For a moment amid the ferment after the Civil War, it seemed possible to at least some Americans that women would win the right to vote. The abolition of slavery put broad questions of voting rights and citizenship on the table, and legislators were eager to act. Women suffragists hoped their time had come. Instead, they saw their “fighting chance” evaporate with the ratification in 1870 of the Fifteenth Amendment, which outlawed disenfranchisement on the basis of race but not of sex. Women would have to wait half a century before they secured the vote in 1920.
Faye E. Dudden, a professor of history at Colgate College, attempts to shed new light on this episode in Fighting Chance.
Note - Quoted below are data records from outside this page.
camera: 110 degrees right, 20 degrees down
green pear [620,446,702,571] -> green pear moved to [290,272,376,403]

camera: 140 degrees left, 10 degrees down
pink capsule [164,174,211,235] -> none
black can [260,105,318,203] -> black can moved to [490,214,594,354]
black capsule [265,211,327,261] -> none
Hers is a tale of the ideological, political, and often intensely personal disputes that pitted former political allies in the abolitionist cause—including Wendell Phillips, Lucy Stone, Frederick Douglass, Elizabeth Cady Stanton, and Susan B. Anthony—against one another. As they organized and campaigned for suffrage reforms around the country, these ardent activists eventually divided over the Fifteenth Amendment, which Stanton and Anthony did not support because it failed to give women the vote.
Indeed, the two women ended up espousing a racist agenda that denigrated African-American and immigrant men in order to advance the cause of white womanhood. “Think of Patrick and Sambo and Hans and Yung Tung,” Stanton wrote in her newspaper, The Revolution, as she editorialized in 1868 about the folly of allowing such ignorant men to make laws for educated women. Dudden seems interested in at least partly exonerating Stanton and Anthony, portraying their racist rhetoric as a response to those she believes were most to blame for upending the fighting chance for women’s suffrage—chief among them Boston abolitionist Wendell Phillips, who in 1865 succeeded William Lloyd Garrison as president of the American Anti-Slavery Society.
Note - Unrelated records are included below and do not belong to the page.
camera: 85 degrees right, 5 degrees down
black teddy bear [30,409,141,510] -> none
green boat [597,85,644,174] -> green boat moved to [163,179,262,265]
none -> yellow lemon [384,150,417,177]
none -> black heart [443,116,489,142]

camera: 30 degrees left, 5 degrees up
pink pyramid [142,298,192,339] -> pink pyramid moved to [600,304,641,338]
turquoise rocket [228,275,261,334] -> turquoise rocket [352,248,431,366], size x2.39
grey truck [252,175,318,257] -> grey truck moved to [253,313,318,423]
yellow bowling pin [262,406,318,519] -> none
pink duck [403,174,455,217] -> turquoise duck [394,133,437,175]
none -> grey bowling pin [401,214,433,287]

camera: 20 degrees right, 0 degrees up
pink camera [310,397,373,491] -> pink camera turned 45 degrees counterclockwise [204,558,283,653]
Money is a central thread in Dudden’s story. In a legal and economic system that limited women’s access to property and wage-earning opportunities, women reformers encountered onerous financial obstacles in funding their campaigns. Phillips was the trustee of an important bequest that both women’s rights and antislavery activists could potentially draw upon. Believing that “antislavery” work would remain unfinished until blacks were accorded the ballot and full rights, he directed the money toward that goal and froze the women out.
Lack of funding was indeed an important factor in women’s failure to secure the vote, but Dudden’s focus on it constrains her analysis. Did Stanton really launch racist diatribes because Phillips deprived her cause of money? Surely the pervasive racism of 19th-century America had something to do with Stanton’s attitude, as did her position of relative privilege and her distance—she lived in New York City—from the turmoil of the postwar South. Dudden insists that Phillips, in making the antislavery cause primary even after chattel slavery was declared dead, upheld a “pretense that ‘slavery’ was still at issue.” But she acknowledges that immediately after the war President Andrew Johnson “warned that emancipation was only an experiment.” Can Phillips honestly be accused of upholding a mere “pretense” in the face of what appeared a genuine threat to the cause he and others had worked so hard for?
In her eagerness to play down Stanton’s racism, Dudden emphasizes Stanton’s lawyerly tendency to argue “in the alternative”—her penchant for trying out different arguments, even conflicting and racist ones, so long as she could gain some ground. And Dudden recounts other expressions of racial intolerance, including those of Lucy Stone, a supporter of black suffrage, perhaps in an effort to make Stanton and Anthony’s bigotry appear less conspicuous.
All this gives readers a vivid sense of the intensely emotional and rancorous political landscape in which reformers worked immediately after the Civil War. Yet too much in this account hinges on highly personal developments that cannot be considered the most telling aspects of the story. Ultimately, the “fighting chance” for winning women’s suffrage was lost not because of Wendell Phillips’s arrogance or Elizabeth Cady Stanton’s lawyerly style of argumentation, but because Americans remained immersed in a climate of intense racial conflict. This volatile atmosphere convinced Phillips and other reformers that a campaign to advance voting rights for women was a liability in the critical work of securing, in the fullest sense, black emancipation.